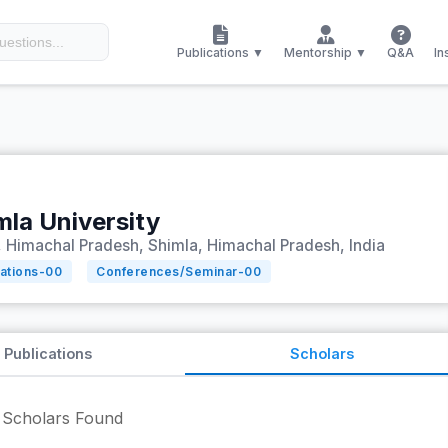
Publications ▼
Mentorship ▼
Q&A
In
mla University
 Himachal Pradesh, Shimla, Himachal Pradesh, India
tations-
00
Conferences/Seminar-
00
Publications
Scholars
Scholars Found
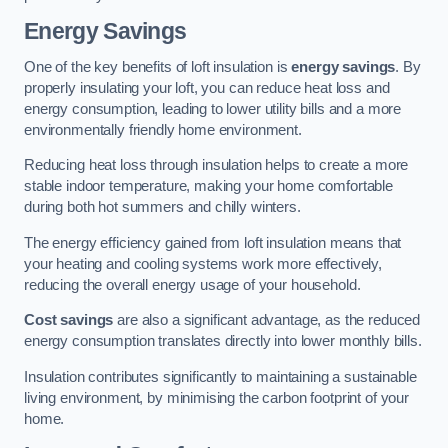
Energy Savings
One of the key benefits of loft insulation is
energy savings
. By
properly insulating your loft, you can reduce heat loss and
energy consumption, leading to lower utility bills and a more
environmentally friendly home environment.
Reducing heat loss through insulation helps to create a more
stable indoor temperature, making your home comfortable
during both hot summers and chilly winters.
The energy efficiency gained from loft insulation means that
your heating and cooling systems work more effectively,
reducing the overall energy usage of your household.
Cost savings
are also a significant advantage, as the reduced
energy consumption translates directly into lower monthly bills.
Insulation contributes significantly to maintaining a sustainable
living environment, by minimising the carbon footprint of your
home.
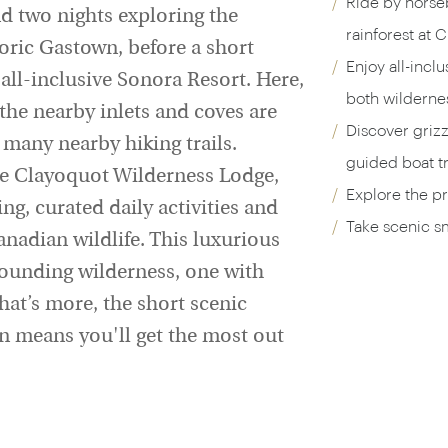
Ride by horse
nd two nights exploring the
rainforest at 
oric Gastown, before a short
Enjoy all-incl
 all-inclusive Sonora Resort. Here,
both wildernes
the nearby inlets and coves are
Discover grizz
 many nearby hiking trails.
guided boat tr
te Clayoquot Wilderness Lodge,
Explore the p
ng, curated daily activities and
Take scenic sm
anadian wildlife. This luxurious
rounding wilderness, one with
What’s more, the short scenic
 means you'll get the most out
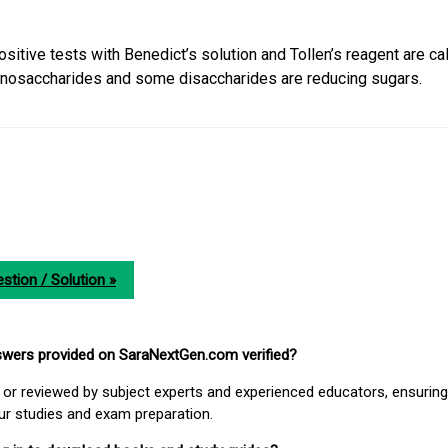
sitive tests with Benedict’s solution and Tollen’s reagent are ca
nosaccharides and some disaccharides are reducing sugars.
stion / Solution »
nswers provided on SaraNextGen.com verified?
or reviewed by subject experts and experienced educators, ensuring
our studies and exam preparation.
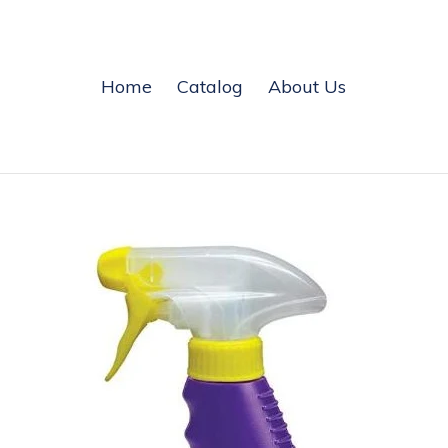
Home
Catalog
About Us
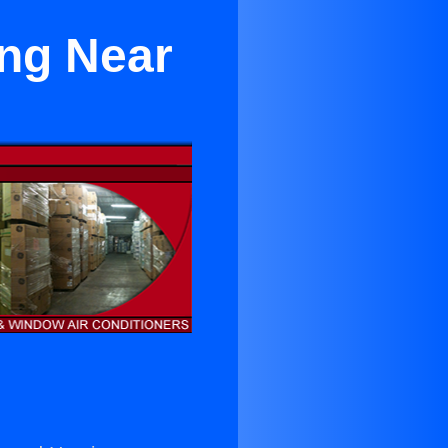
ing Near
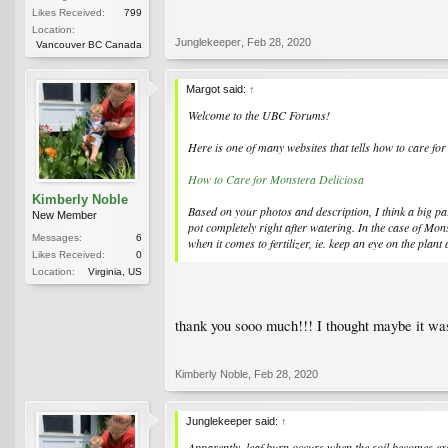
Likes Received:
799
Location:
Junglekeeper
,
Feb 28, 2020
Vancouver BC Canada
Margot said:
↑
Welcome to the UBC Forums!
Here is one of many websites that tells how to care fo
How to Care for Monstera Deliciosa
Kimberly Noble
Based on your photos and description, I think a big pa
New Member
pot completely right after watering. In the case of
Mons
Messages:
6
when it comes to fertilizer, ie. keep an eye on the plant 
Likes Received:
0
Location:
Virginia, US
thank you sooo much!!! I thought maybe it was 
Kimberly Noble
,
Feb 28, 2020
Junglekeeper said:
↑
Apparently, leaf burn occurs when the soil becomes exc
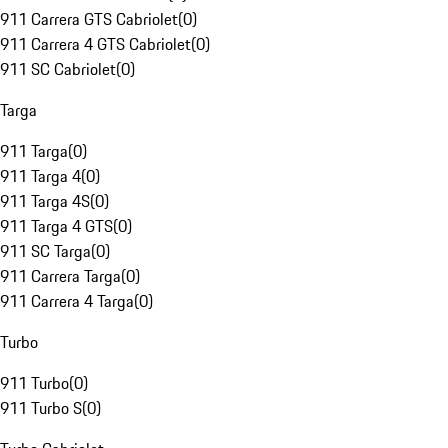
911 Carrera GTS Cabriolet
(
0
)
911 Carrera 4 GTS Cabriolet
(
0
)
911 SC Cabriolet
(
0
)
Targa
911 Targa
(
0
)
911 Targa 4
(
0
)
911 Targa 4S
(
0
)
911 Targa 4 GTS
(
0
)
911 SC Targa
(
0
)
911 Carrera Targa
(
0
)
911 Carrera 4 Targa
(
0
)
Turbo
911 Turbo
(
0
)
911 Turbo S
(
0
)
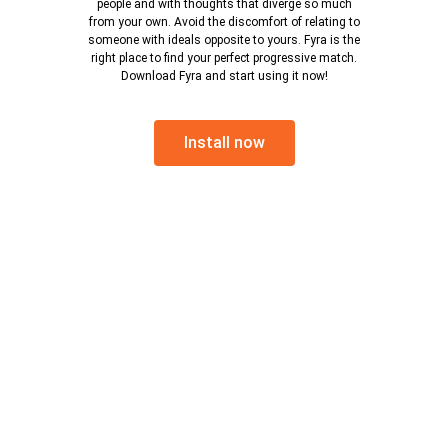
people and with thoughts that diverge so much
from your own. Avoid the discomfort of relating to
someone with ideals opposite to yours. Fyra is the
right place to find your perfect progressive match.
Download Fyra and start using it now!
Install now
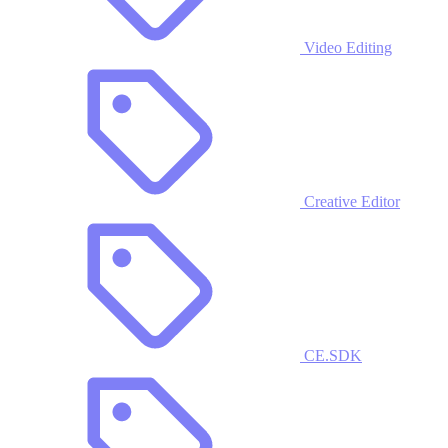
Video Editing
Creative Editor
CE.SDK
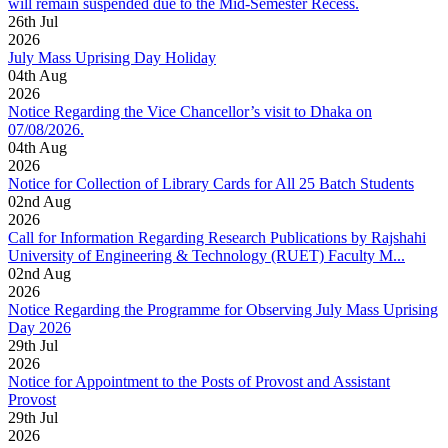
will remain suspended due to the Mid-Semester Recess.
26
th
Jul
2026
July Mass Uprising Day Holiday
04
th
Aug
2026
Notice Regarding the Vice Chancellor’s visit to Dhaka on
07/08/2026.
04
th
Aug
2026
Notice for Collection of Library Cards for All 25 Batch Students
02
nd
Aug
2026
Call for Information Regarding Research Publications by Rajshahi
University of Engineering & Technology (RUET) Faculty M...
02
nd
Aug
2026
Notice Regarding the Programme for Observing July Mass Uprising
Day 2026
29
th
Jul
2026
Notice for Appointment to the Posts of Provost and Assistant
Provost
29
th
Jul
2026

■ ■ ■

▶ **Exercise directions**
Count the lines of the records above that contain the string "environment", treating uppercase and lowercase as different. Give only the number.

▶ **Exercise answer**
2